**Document passage**:
^^^^

Staff Quality & Reliability Engineer

MrBeast•San Francisco, CA

1d•Hybrid

About The Position

We're doing an AI-first engineering rebuild for a company that already has an audience of 100M+ people. This is a zero-to-one build with no legacy constraints, which means you get to set the quality and reliability bar from day one instead of inheriting a decade of flaky tests and silent outages. You're here to make sure we can move fast without lighting production on fire. You'll own how Beast Industries ships software that's both correct and resilient at scale, spanning quality engineering and site reliability across consumer-facing platforms including Step and the creator ecosystem. This is a hands-on expert role, not a people-management one. You set the standards and build the systems other teams rely on.

Requirements

AI-Native: You're already using AI daily, and you have a real point of view on where AI-assisted testing and anomaly detection help versus where they just add noise.
Quality + Reliability Hybrid: Extensive hands-on experience across both software quality engineering and site reliability, with test-automation architecture and reliability systems built for high-traffic distributed production.
Production Owner: You've defined SLO/error-budget frameworks and led incident response for severe production events, and you treat every escaped defect as a systemic problem, not an individual fault.

^^^^

**Listed entries**:
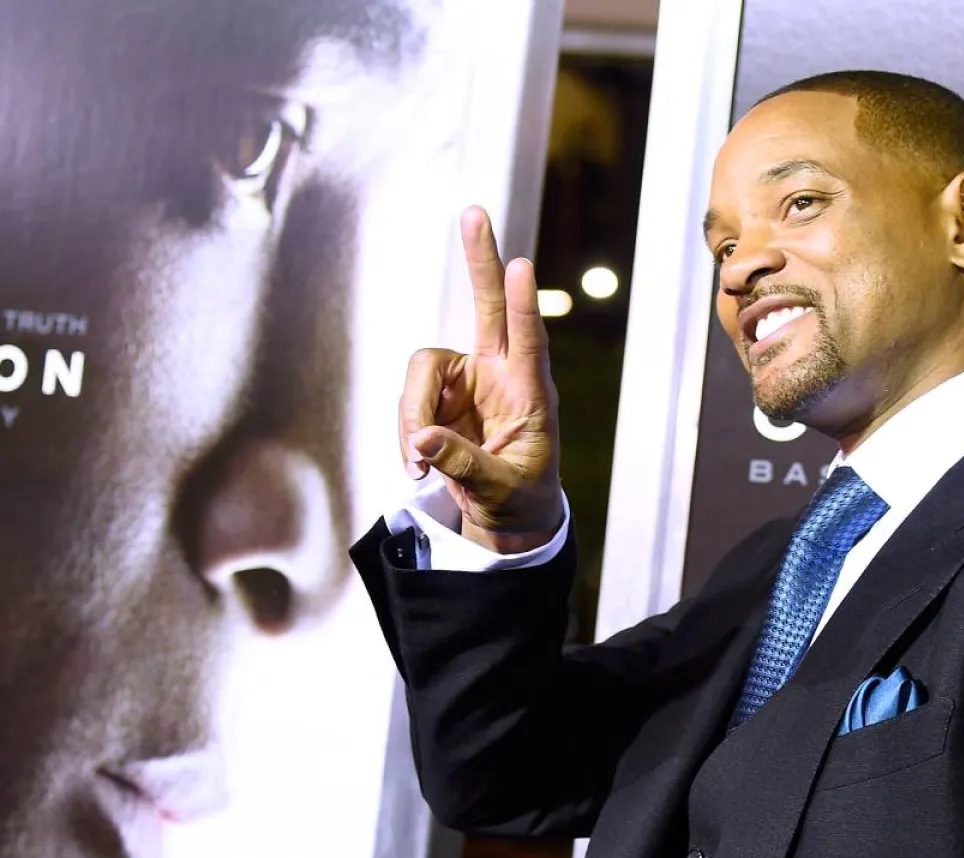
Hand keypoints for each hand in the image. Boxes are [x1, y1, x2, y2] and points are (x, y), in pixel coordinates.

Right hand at [400, 207, 562, 552]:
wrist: (507, 513)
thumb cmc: (520, 497)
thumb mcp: (501, 489)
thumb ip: (464, 464)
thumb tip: (422, 440)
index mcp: (530, 392)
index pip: (528, 341)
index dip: (522, 306)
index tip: (521, 266)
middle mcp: (498, 375)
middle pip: (485, 306)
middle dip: (479, 261)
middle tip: (474, 212)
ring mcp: (465, 382)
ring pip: (422, 371)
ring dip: (412, 414)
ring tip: (419, 463)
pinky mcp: (437, 398)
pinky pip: (408, 402)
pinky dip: (406, 434)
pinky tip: (418, 464)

^^^^

**Parts of the exercise**:
1) Reproduce the job posting from "Requirements" to "an individual fault.".
2) Carry on the Staff Quality & Reliability Engineer job posting from where it stops.

**Task-by-task results**:
1)
Requirements

AI-Native: You're already using AI daily, and you have a real point of view on where AI-assisted testing and anomaly detection help versus where they just add noise.
Quality + Reliability Hybrid: Extensive hands-on experience across both software quality engineering and site reliability, with test-automation architecture and reliability systems built for high-traffic distributed production.
Production Owner: You've defined SLO/error-budget frameworks and led incident response for severe production events, and you treat every escaped defect as a systemic problem, not an individual fault.

2)
Builder Who Influences: You're a strong enough engineer to build the tooling and review systems-level code, and you move teams through working systems and evidence rather than mandates.
Deep fluency with observability stacks (metrics, logging, distributed tracing), CI/CD pipelines, and cloud infrastructure.

Nice To Haves

Consumer-scale fintech or high-volume media/streaming environments
Chaos engineering
Contributions to open-source reliability/testing tooling

Responsibilities

Own the test strategy across unit, integration, end-to-end, performance, and chaos/resilience testing.
Set SLOs, error budgets, and reliability standards for critical services, and drive product teams to adopt them.
Build the foundational tooling: CI/CD test gates, regression suites, load-testing harnesses, and observability instrumentation.
Define and own the org's test strategy and the release-readiness criteria for high-risk launches.
Establish SLO and error-budget frameworks for critical services and make them stick across teams.
Lead incident response for high-severity events, run blameless postmortems, and own the follow-through.
Find the systemic sources of fragility everyone else is treating as one-off incidents, and drive root-cause fixes.
Be the technical authority on go/no-go calls, and make the risk legible to non-technical stakeholders.
Own the build-vs-buy decisions on monitoring, tracing, alerting, and test-automation platforms.
Mentor engineers on reliability thinking without becoming the single point of failure yourself.

Benefits

Highly competitive equity package designed for a foundational hire.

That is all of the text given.